Dear Bill
I write as a fan. It must be about 18 years since I read your book on finding America ” Lost Continent” and later your books on the UK, Australia and a History of Science. I particularly like the Walk in the Woods” The anecdote about Bear attacks and how to avoid them, the answer being always take a travel companion who runs more slowly than you helps explain why Council leaders pick the cabinets they do.
However I was in a bookshop and thumbed through a copy of “Icons of England” which you wrote an introduction. I wonder whether my expectations would be confounded, unfortunately it was not. Most of the contributions from writers of places were in the South of England. The Berkshire Downs was in there as was the Weald of Kent, South Devon, Dorset, Lands End, Bacombe, West Wittering, Rutland.
In other words the South of England gets a good press as far as what constitutes a national treasure. A few northern places sneak in like the Yorkshire Dales and the Lakes,but what is telling is the omissions. With the exception of London no urban places were mentioned and certainly no cities in the north or the Midlands. I find this gap mystifying and probably reflect the common view probably held since the time of Mrs Miniver that the south is England.

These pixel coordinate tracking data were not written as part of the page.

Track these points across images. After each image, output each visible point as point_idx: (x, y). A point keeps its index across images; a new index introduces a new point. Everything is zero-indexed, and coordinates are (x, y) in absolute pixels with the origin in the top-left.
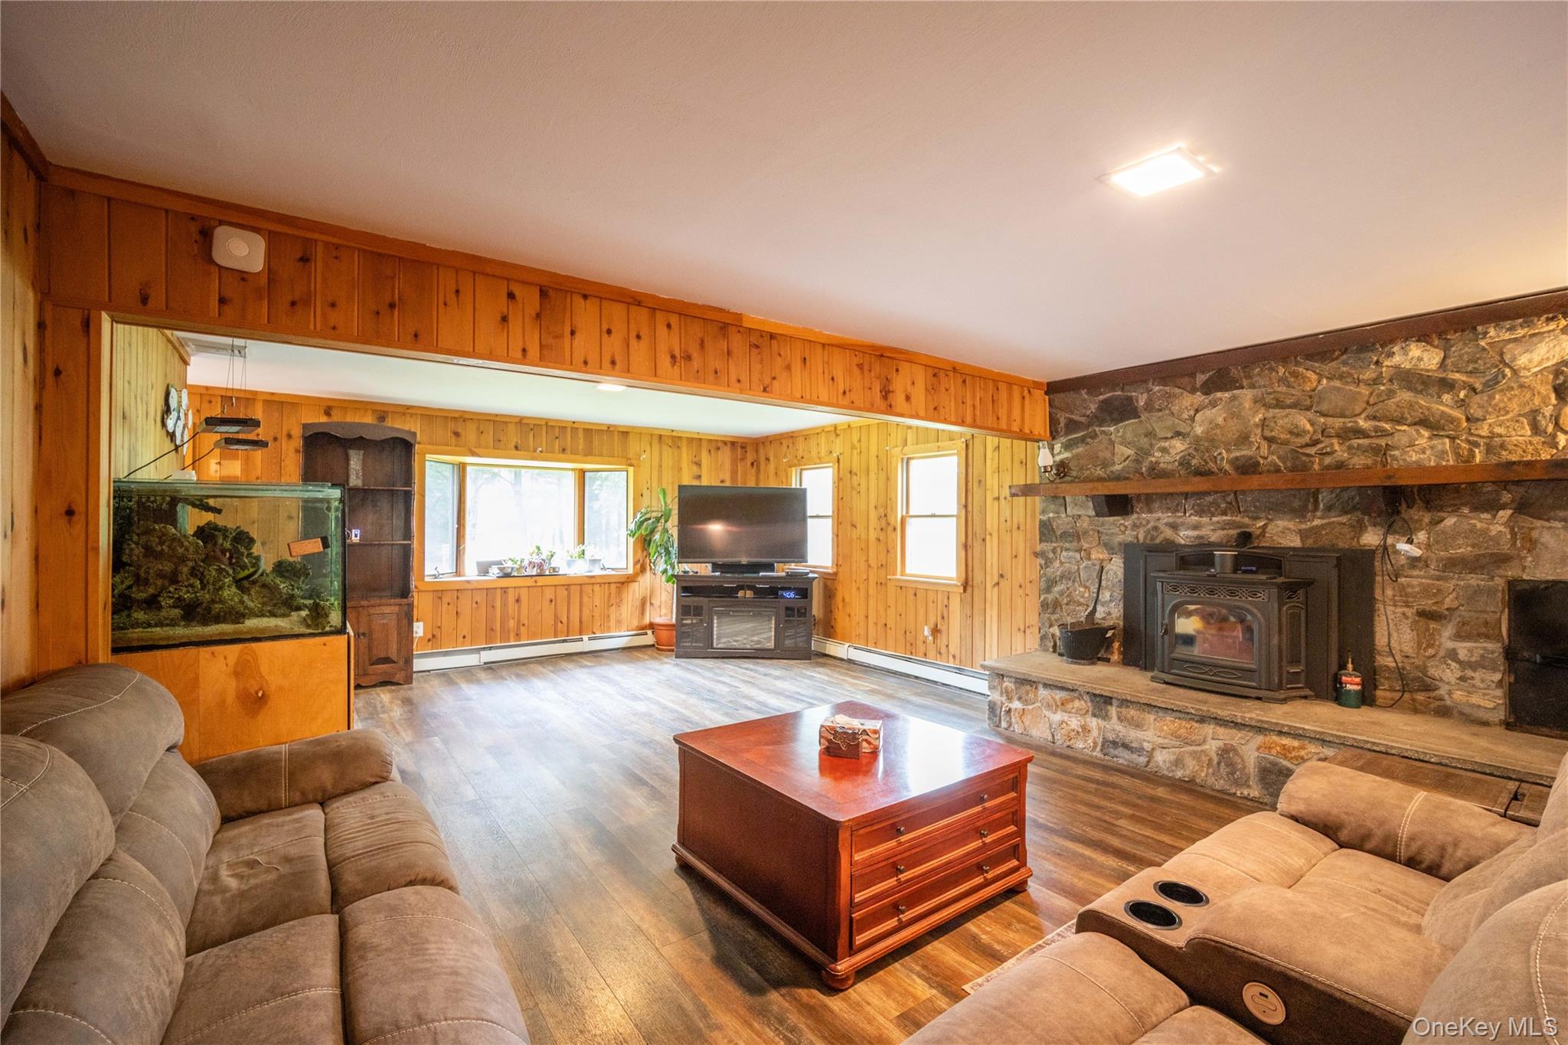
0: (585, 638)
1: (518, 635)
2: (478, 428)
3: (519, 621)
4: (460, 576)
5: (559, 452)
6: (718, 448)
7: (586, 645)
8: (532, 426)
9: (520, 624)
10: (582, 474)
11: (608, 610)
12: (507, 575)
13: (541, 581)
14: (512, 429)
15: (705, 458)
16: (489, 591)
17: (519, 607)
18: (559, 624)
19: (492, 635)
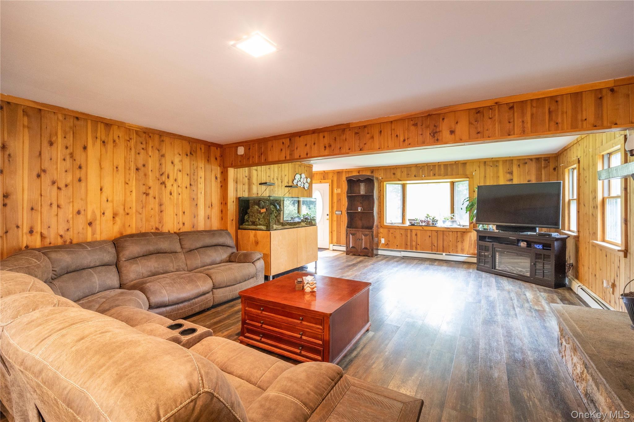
0: (444, 254)
1: (416, 248)
2: (401, 171)
3: (417, 243)
4: (403, 224)
5: (433, 176)
6: (526, 163)
7: (444, 256)
8: (421, 167)
9: (417, 244)
10: (453, 184)
11: (456, 243)
12: (413, 225)
13: (426, 228)
14: (413, 169)
15: (515, 169)
16: (406, 229)
17: (417, 238)
18: (433, 246)
19: (407, 246)
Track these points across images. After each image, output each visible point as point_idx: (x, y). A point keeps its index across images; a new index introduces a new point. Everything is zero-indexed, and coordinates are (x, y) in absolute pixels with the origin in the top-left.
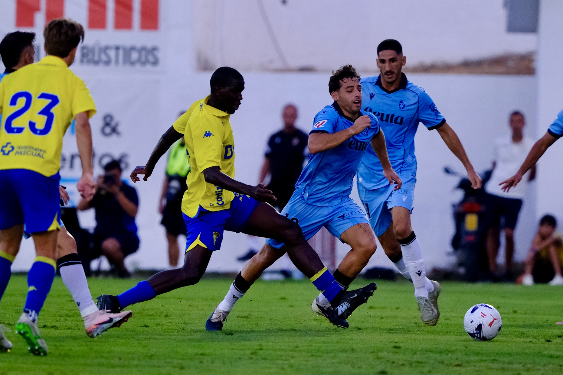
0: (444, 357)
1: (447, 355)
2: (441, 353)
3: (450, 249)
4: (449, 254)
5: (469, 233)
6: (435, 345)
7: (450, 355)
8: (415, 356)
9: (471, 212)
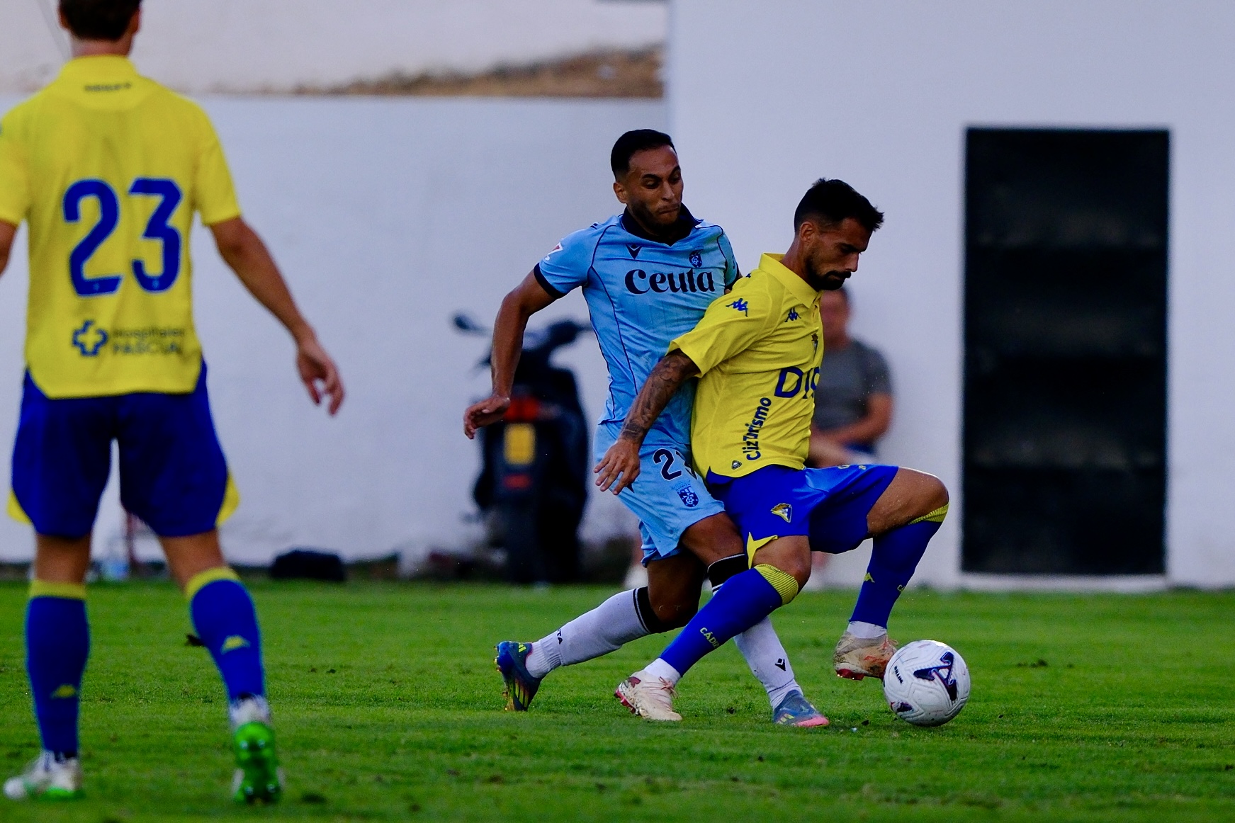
3: (470, 507)
4: (467, 519)
5: (513, 470)
9: (520, 420)
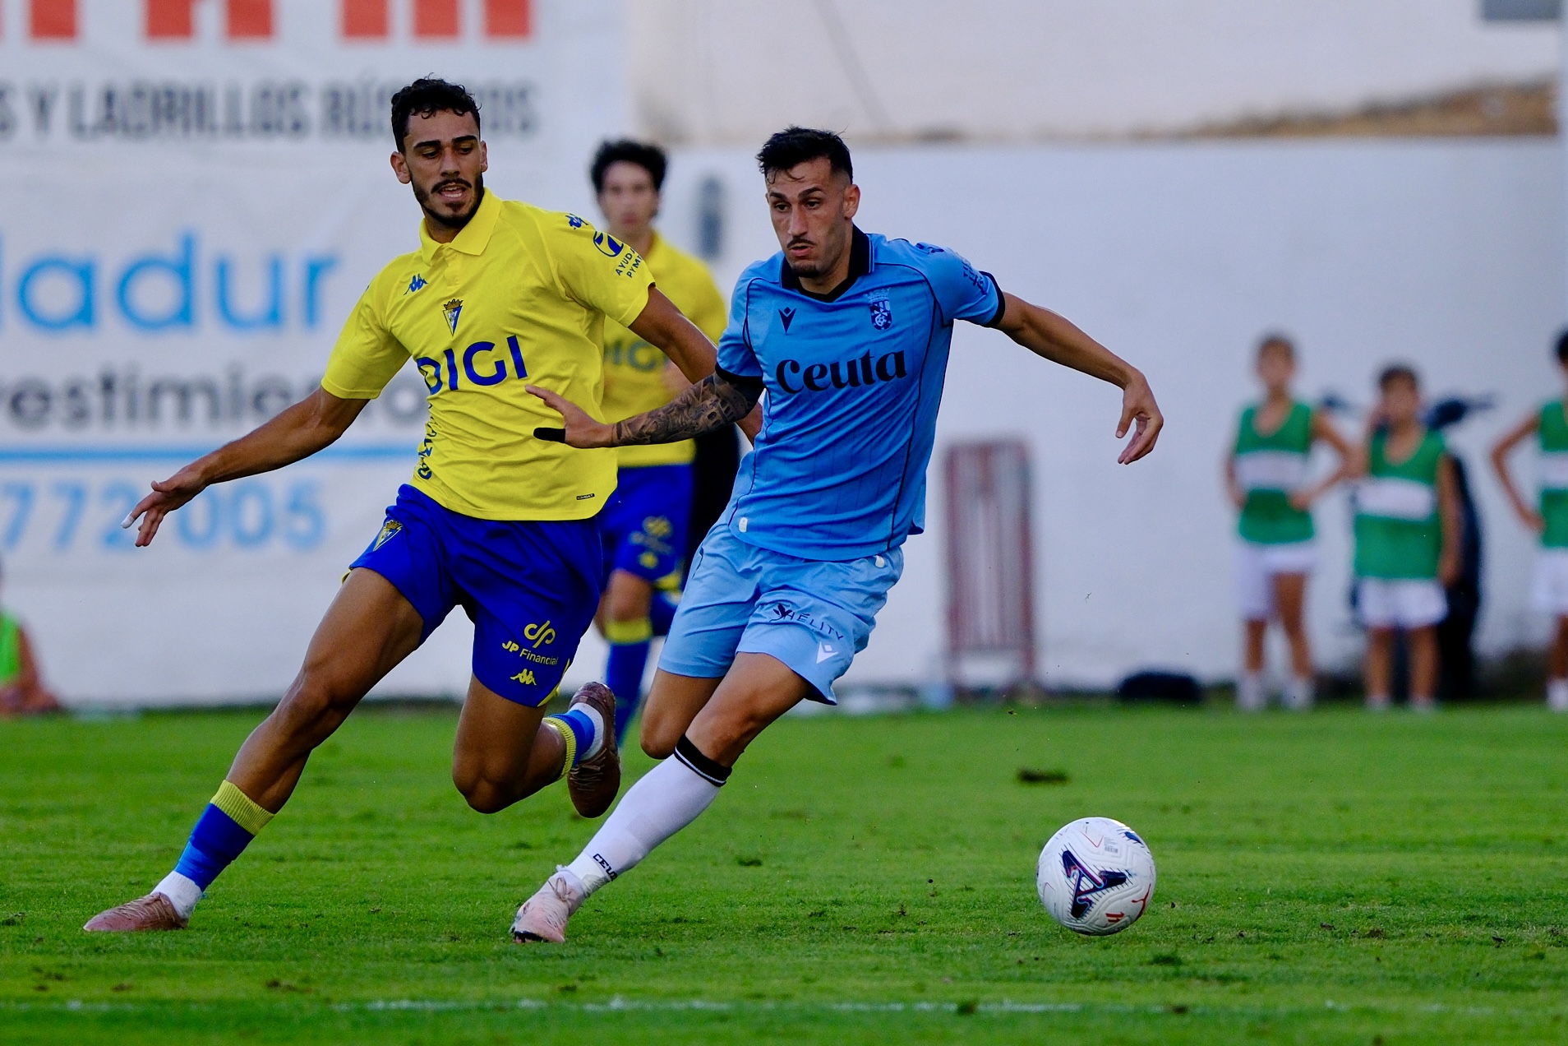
0: (1335, 912)
1: (1345, 906)
2: (1326, 901)
6: (1311, 879)
7: (1351, 907)
8: (1258, 912)
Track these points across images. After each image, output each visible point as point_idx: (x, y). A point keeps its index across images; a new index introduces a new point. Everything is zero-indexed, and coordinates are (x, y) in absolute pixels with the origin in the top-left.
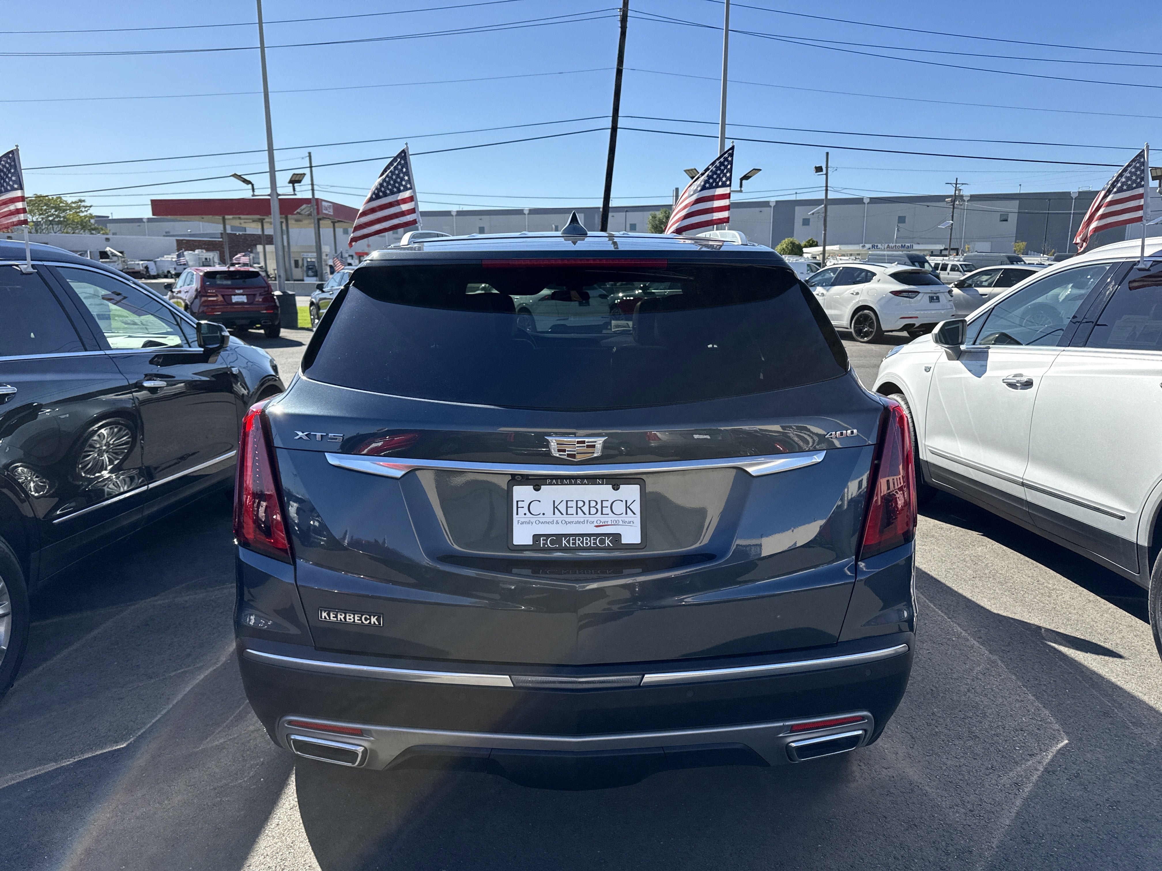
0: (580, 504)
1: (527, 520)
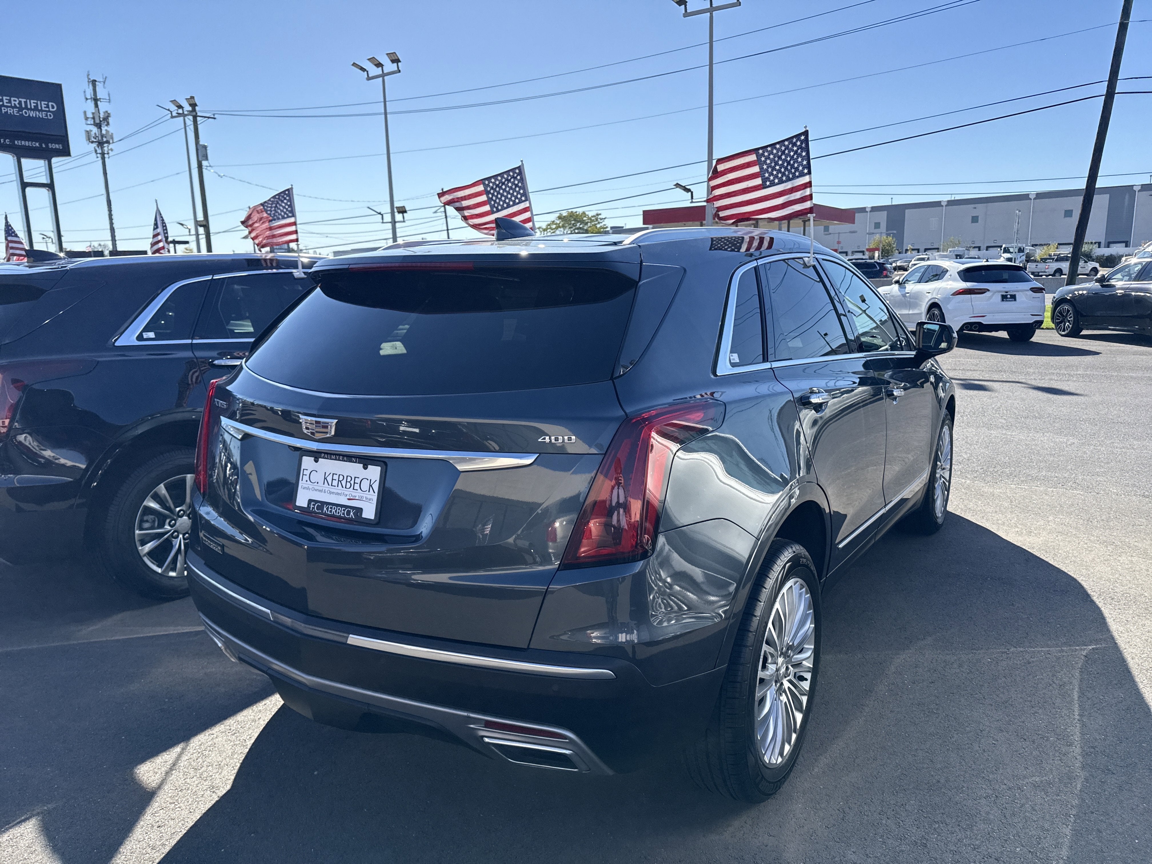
0: (341, 478)
1: (306, 486)
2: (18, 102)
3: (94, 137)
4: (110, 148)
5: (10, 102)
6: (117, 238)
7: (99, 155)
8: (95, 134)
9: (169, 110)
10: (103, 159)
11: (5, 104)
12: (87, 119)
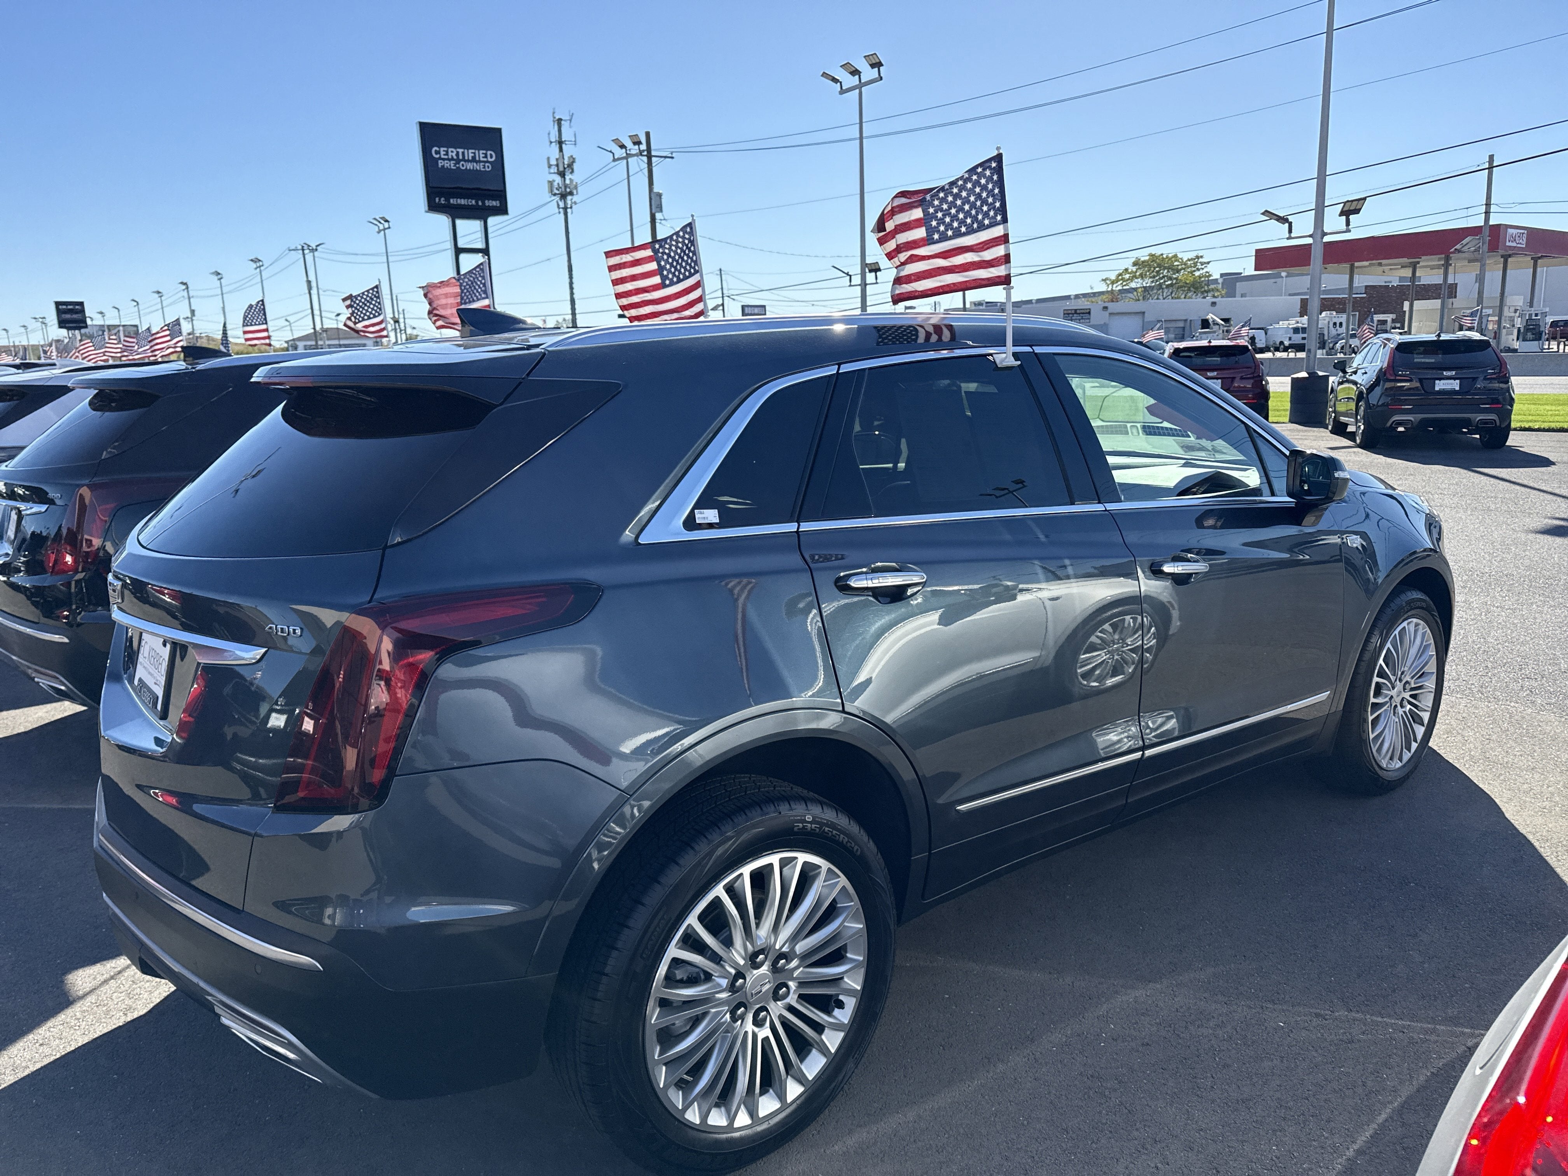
2: (455, 153)
3: (557, 189)
4: (573, 201)
5: (447, 154)
6: (577, 312)
7: (561, 210)
8: (558, 184)
9: (611, 152)
10: (566, 214)
11: (443, 157)
12: (550, 166)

Perhaps I am being slightly touchy about the subject, but no Manchester, no Newcastle on Tyne and no Liverpool. I happen to think the view of Liverpool’s harbour front from Seacombe is one of the great views in the country, but it is up to Scouser’s to press that claim..
However my intention in writing this open letter is to argue in any future book that you do on the “Icons of England” is for an essay on Stoke on Trent- my home town.
This might be thought as some as being a very difficult mission. The general view of the area is dismissive, summed up by a quote by Noel Coward who as a young man appeared at a theatre in Hanley in 1916 and declared that the town was the most depressing place he had ever visited. George Orwell walking north through the area in the winter of 1936 described the drabness of the area thus in February 1936 he describes the streets full of draggled inhabitants and poor shops as he walked through Burslem. At more or less the same time Joseph Priestley in “English Journey” notes the smallness of scale of the Potteries compared with his native Bradford.
However there is another side. When I was at University a friend lent me a copy of John Hillaby’s book from the 1960s ” A Journey through Britain” where he stops off in Stoke. He is entirely sympathetic with the locals and he thought that the people of Stoke some he met in the “Staff of Life” in Hill Street were by far the friendliest he had ever met. This willingness to engage with complete strangers is a very charming quality that people have from the area. If I give one anecdote myself from an incident last December whilst waiting for a bus in Trent Vale where I struck up a conversation with a young man who I thought was not all there. He talked to me about meeting the actress who played Cat in East Enders who had appeared locally. He had won a competition in a local newspaper to have tea with her in the Regent Theatre and was clearly full of himself as he told me how kind the actress was. I told him that I liked his shirt. He said that he was off to see a pantomime. I said something like O yes. He said, “You are supposed to say, O no you’re not”. He was not that simple.
I also believe that there is something to say about some of the pottery towns such as Burslem and the groups of Victorian buildings in the centre of town are as fine as you can find anywhere
And if you are looking for an iconic symbol then I would have thought that both the potbank and the oatcake are two iconic symbols from this very small part of England.
And as for iconic figures who made a profound impact on the English landscape then I give you James Brindley whose 300th anniversary is coming up in 2016. The North Staffs based pioneer canal builder and engineer was certainly a local hero.. He was admired because he represented the self made, practical “sleeves rolled up” strong silent type of Englishman. He was the Scottish writer and social commentator Thomas Carlyle once wrote of Brindley that “he was wonderfully equipped to the fight dragons, be they natural obstacles or human”
So inspiring was Brindley to the writer that he felt him to be the personification of John Bull- and who could be more English than that. In his description of early Victorian society “Past and Present” published in the 1840s he is persuasive in the promotion of Brindley as hero
” The rugged Brindley had little to say for himself, the rugged Brindley, when difficulties accumulate upon him retires silent, generally to his bed, sometimes for three days there in perfect privacy and ascertains in his rough head how the difficulties can be overcome, the ineloquent Brindley Brindley behold! He has chained the seas together; his ships do float visibly over valleys, invisibly through the hearts of mountains; the Mersey and the Thames, the Humber and the Severn. Nature most audibly answers Yeah.
Brindley, Wedgwood, Oliver Lodge and RJ Mitchell the scientific and engineering tradition is yet another reason that the area should be considered a candidate for iconic status.
I’m from Stoke on Trent- somebody had to.